## WORK INSTRUCTIONS
Print out each entry below in full, exactly as given, excluding pictures.

## DATA TO USE

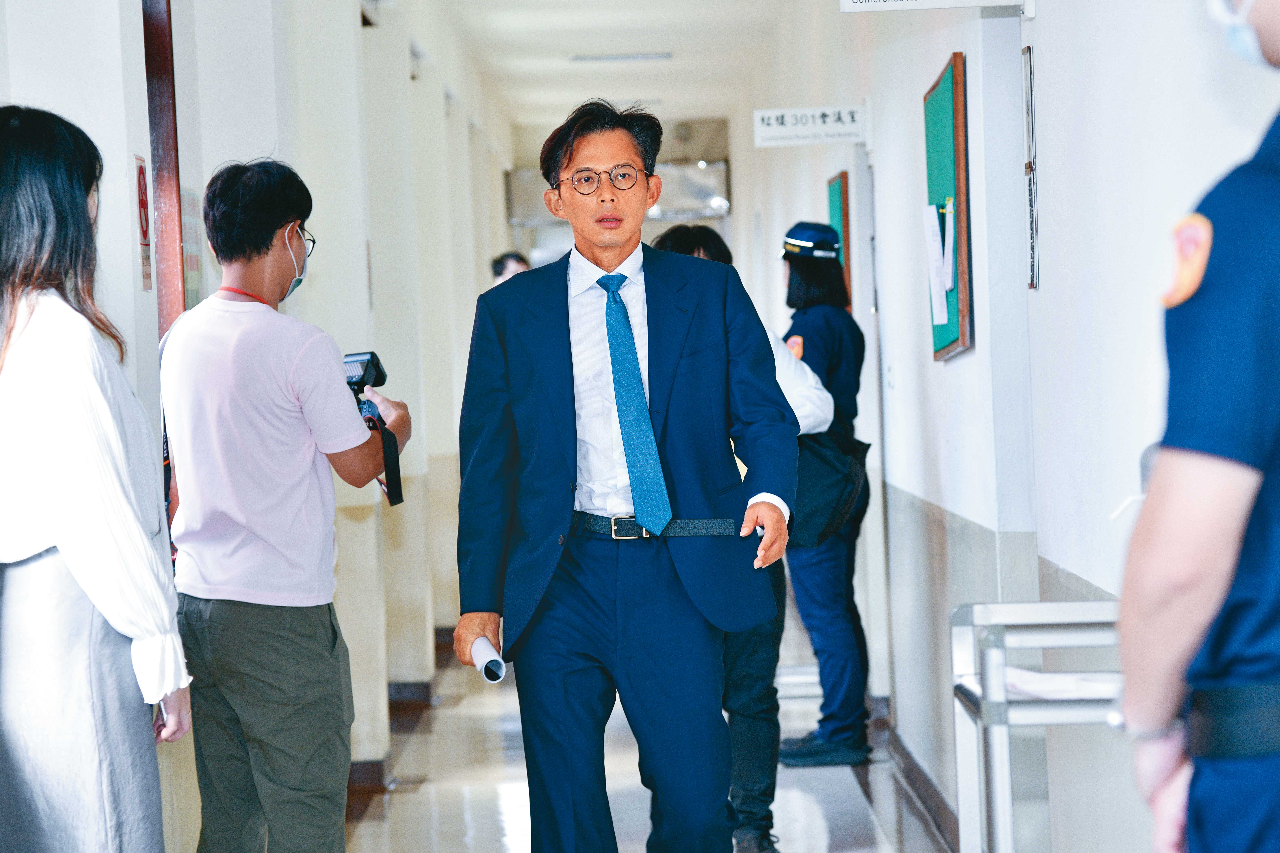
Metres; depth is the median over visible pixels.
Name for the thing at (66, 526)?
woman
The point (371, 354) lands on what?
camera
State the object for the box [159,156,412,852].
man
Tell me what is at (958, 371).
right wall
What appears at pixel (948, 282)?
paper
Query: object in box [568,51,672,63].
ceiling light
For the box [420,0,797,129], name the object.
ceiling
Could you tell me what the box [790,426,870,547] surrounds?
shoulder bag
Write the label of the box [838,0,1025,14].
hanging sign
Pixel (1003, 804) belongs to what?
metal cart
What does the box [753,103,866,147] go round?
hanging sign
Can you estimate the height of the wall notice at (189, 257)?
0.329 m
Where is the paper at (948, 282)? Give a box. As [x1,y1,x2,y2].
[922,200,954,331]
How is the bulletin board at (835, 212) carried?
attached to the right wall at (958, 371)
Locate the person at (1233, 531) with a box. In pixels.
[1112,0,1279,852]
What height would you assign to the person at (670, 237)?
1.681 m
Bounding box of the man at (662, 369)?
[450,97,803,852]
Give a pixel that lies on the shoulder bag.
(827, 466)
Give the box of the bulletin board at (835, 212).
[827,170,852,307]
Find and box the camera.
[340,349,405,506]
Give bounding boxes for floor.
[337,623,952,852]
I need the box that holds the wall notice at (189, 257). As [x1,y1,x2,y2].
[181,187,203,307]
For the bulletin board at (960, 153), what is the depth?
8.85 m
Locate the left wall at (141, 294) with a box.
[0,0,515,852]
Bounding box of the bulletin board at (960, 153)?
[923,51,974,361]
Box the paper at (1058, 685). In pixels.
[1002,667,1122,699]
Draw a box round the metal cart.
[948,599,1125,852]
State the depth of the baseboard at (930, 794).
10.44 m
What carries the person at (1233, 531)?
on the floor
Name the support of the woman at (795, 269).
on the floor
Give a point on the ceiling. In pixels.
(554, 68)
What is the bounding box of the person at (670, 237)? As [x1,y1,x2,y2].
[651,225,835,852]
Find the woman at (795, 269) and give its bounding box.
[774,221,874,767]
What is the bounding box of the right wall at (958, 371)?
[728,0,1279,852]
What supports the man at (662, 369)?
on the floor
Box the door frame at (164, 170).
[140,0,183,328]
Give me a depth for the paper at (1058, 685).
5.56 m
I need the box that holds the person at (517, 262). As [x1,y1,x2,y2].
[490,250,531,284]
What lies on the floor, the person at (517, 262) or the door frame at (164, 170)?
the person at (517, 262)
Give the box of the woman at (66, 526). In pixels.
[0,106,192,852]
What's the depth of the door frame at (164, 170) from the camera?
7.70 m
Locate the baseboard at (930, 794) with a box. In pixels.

## WRITTEN SOLUTION
Metres; depth is the median over visible pixels.
Name for the thing at (66, 526)?
woman
The point (371, 354) lands on what?
camera
State the object for the box [159,156,412,852].
man
Tell me what is at (958, 371).
right wall
What appears at pixel (948, 282)?
paper
Query: object in box [568,51,672,63].
ceiling light
For the box [420,0,797,129], name the object.
ceiling
Could you tell me what the box [790,426,870,547] surrounds?
shoulder bag
Write the label of the box [838,0,1025,14].
hanging sign
Pixel (1003, 804) belongs to what?
metal cart
What does the box [753,103,866,147] go round?
hanging sign
Can you estimate the height of the wall notice at (189, 257)?
0.329 m
Where is the paper at (948, 282)? Give a box. As [x1,y1,x2,y2].
[922,200,954,331]
How is the bulletin board at (835, 212) carried?
attached to the right wall at (958, 371)
Locate the person at (1233, 531) with a box. In pixels.
[1112,0,1279,852]
What height would you assign to the person at (670, 237)?
1.681 m
Bounding box of the man at (662, 369)?
[450,97,803,852]
Give a pixel that lies on the shoulder bag.
(827, 466)
Give the box of the bulletin board at (835, 212).
[827,170,852,307]
Find and box the camera.
[340,349,405,506]
Give bounding boxes for floor.
[337,623,952,852]
I need the box that holds the wall notice at (189, 257). As [x1,y1,x2,y2].
[181,187,203,307]
For the bulletin board at (960, 153), what is the depth?
8.85 m
Locate the left wall at (141, 294) with a box.
[0,0,515,852]
Bounding box of the bulletin board at (960, 153)?
[923,51,974,361]
Box the paper at (1058, 685). In pixels.
[1002,667,1122,699]
Draw a box round the metal cart.
[948,599,1125,852]
State the depth of the baseboard at (930, 794).
10.44 m
What carries the person at (1233, 531)?
on the floor
Name the support of the woman at (795, 269).
on the floor
Give a point on the ceiling. In pixels.
(554, 68)
What is the bounding box of the person at (670, 237)? As [x1,y1,x2,y2].
[651,225,835,852]
Find the woman at (795, 269) and give its bounding box.
[774,221,874,767]
What is the bounding box of the right wall at (958, 371)?
[728,0,1279,852]
What supports the man at (662, 369)?
on the floor
Box the door frame at (164, 170).
[140,0,183,328]
Give me a depth for the paper at (1058, 685).
5.56 m
I need the box that holds the person at (517, 262). As [x1,y1,x2,y2].
[490,250,531,284]
What lies on the floor, the person at (517, 262) or the door frame at (164, 170)?
the person at (517, 262)
Give the box of the woman at (66, 526). In pixels.
[0,106,192,852]
What's the depth of the door frame at (164, 170) from the camera?
7.70 m
Locate the baseboard at (930, 794) with a box. In pixels.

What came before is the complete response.